Excerpt provided
******
University of Wisconsin-Madison

Funding Mechanism
Combined Pilot Research Grants

Focus Area
Cranio / Maxillofacial / Head and Neck, Technology Based


Project Summary: The goal of our project is to develop a set of soft tissue measurements that allow for risk stratification of head shape differences to identify patients with high risk of craniosynostosis and create a smartphone application that allow for automated calculation of these measurements based on clinical photos that can be used by primary care providers at the point of care to identify patients for referral to craniofacial centers. This will be accomplished in three aims: Aim 1: Development of soft tissue measurements for detecting the most common types of craniosynostosis. This will be accomplished by evaluating standardized clinical photographs of children with and without craniosynostosis to identify specific and measurable soft tissue ratios and angles to accurately diagnosis cranioysnotosis. Aim 2: Validate the soft tissue measurements in actual clinical practice. This will be accomplished by partnering with pediatric primary care providers (PCPs). We will provide PCPs with our soft tissue measurements to be used as tools for evaluating head shape differences. If our tools identify a patient as being high risk of having craniosynostosis, we will have them referred to our craniofacial clinic for evaluation where we will use the same soft tissue measurements as well as physical exam and/or CT scan to make a diagnosis. The measurements and diagnoses will be compared between providers to confirm they are accurate, reproducible, and appropriate for screening patients in this setting. Aim 3. Development of a smartphone application using these soft tissue measurements for healthcare providers to evaluate head shape differences. This will be an application that can be downloaded from the Apple App Store of the Google Play store. It will automatically take photos of patients and perform our validated soft tissue measurements to provide a recommendation on whether a patient should be referred to a craniofacial center for further evaluation. If a referral is warranted, the app will provide a list of local American Cleft Palate-Craniofacial Association (ACPA) approved craniofacial teams that will provide comprehensive and high quality care for these patients.
******
What needs to be done
Continue the craniosynostosis project summary from its final sentence, adding the text that would come next.
******
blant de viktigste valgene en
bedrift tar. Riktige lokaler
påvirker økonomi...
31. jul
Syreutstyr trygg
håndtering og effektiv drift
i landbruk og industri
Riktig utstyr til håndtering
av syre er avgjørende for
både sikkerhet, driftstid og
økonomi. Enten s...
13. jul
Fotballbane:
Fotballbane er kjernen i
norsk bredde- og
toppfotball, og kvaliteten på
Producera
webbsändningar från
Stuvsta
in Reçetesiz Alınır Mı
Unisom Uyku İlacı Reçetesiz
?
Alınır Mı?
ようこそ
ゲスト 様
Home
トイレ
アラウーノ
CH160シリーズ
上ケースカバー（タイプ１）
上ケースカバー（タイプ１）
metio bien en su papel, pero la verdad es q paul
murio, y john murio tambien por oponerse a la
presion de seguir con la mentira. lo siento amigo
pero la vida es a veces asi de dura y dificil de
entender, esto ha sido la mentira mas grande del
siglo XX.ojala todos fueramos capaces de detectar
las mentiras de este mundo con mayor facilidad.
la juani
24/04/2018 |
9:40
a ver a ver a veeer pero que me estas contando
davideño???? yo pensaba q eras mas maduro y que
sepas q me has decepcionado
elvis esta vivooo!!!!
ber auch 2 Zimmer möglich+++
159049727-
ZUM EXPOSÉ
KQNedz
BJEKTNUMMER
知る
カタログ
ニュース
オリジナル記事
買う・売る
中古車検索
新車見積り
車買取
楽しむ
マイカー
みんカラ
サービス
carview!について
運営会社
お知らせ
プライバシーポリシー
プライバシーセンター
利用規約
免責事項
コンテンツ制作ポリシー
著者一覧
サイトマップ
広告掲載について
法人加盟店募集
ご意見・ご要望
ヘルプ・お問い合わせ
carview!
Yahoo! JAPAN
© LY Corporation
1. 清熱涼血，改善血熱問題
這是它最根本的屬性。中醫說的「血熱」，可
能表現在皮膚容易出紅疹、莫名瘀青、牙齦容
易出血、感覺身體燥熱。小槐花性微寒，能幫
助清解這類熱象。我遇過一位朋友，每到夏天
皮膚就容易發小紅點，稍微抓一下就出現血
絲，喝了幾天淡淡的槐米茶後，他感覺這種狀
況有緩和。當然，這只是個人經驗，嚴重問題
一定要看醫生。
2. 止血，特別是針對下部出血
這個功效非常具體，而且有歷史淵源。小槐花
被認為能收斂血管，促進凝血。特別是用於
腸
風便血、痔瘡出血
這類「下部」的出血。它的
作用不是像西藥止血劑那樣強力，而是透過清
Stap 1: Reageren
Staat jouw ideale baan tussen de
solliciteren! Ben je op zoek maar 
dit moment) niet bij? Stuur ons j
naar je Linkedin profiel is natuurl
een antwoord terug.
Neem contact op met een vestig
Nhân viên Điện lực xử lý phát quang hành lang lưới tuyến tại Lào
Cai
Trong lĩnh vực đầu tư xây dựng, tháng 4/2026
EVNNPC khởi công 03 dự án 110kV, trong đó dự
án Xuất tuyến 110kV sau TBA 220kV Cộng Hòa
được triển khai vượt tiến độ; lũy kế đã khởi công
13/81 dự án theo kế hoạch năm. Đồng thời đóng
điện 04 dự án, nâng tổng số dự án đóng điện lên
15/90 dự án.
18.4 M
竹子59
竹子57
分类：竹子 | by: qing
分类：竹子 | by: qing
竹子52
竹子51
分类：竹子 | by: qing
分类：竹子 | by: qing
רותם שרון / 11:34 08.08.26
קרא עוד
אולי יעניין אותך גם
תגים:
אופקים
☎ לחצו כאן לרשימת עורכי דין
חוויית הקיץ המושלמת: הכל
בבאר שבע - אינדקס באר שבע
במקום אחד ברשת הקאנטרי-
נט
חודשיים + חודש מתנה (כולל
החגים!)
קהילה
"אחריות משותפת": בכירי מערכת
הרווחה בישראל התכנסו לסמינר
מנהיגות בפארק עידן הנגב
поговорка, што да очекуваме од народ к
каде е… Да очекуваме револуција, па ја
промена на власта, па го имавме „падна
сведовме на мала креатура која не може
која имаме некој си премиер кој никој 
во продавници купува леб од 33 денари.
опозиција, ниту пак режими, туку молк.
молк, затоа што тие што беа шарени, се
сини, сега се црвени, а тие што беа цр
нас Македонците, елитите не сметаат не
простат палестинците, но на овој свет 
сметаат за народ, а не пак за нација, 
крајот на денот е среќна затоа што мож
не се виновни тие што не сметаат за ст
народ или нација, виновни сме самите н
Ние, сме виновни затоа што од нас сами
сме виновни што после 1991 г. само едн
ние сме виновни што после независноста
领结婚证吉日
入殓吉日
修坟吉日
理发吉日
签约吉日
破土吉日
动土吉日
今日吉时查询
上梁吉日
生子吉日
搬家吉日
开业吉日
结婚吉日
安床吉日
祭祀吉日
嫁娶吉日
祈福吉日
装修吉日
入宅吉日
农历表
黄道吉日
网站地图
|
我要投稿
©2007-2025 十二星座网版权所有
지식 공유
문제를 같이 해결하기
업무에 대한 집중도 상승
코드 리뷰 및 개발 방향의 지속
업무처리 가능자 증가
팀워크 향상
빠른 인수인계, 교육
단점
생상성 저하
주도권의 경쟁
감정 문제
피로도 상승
******
Answer area
Impact Statement: Our goal is to develop a set of effective screening tools for craniosynostosis based on the characteristic deformities caused by different types of craniosynostosis on standardized patient photographs and incorporate these in a smartphone app that will allow for frontline primary care providers to risk stratify patients with perceived head shape differences. This will not only improve the confidence of pediatricians and other primary care providers in assessing for craniosynostosis but also help address disparities in craniofacial care by ensuring early identification and referral of patients to craniofacial centers for the diagnosis and treatment of craniosynostosis.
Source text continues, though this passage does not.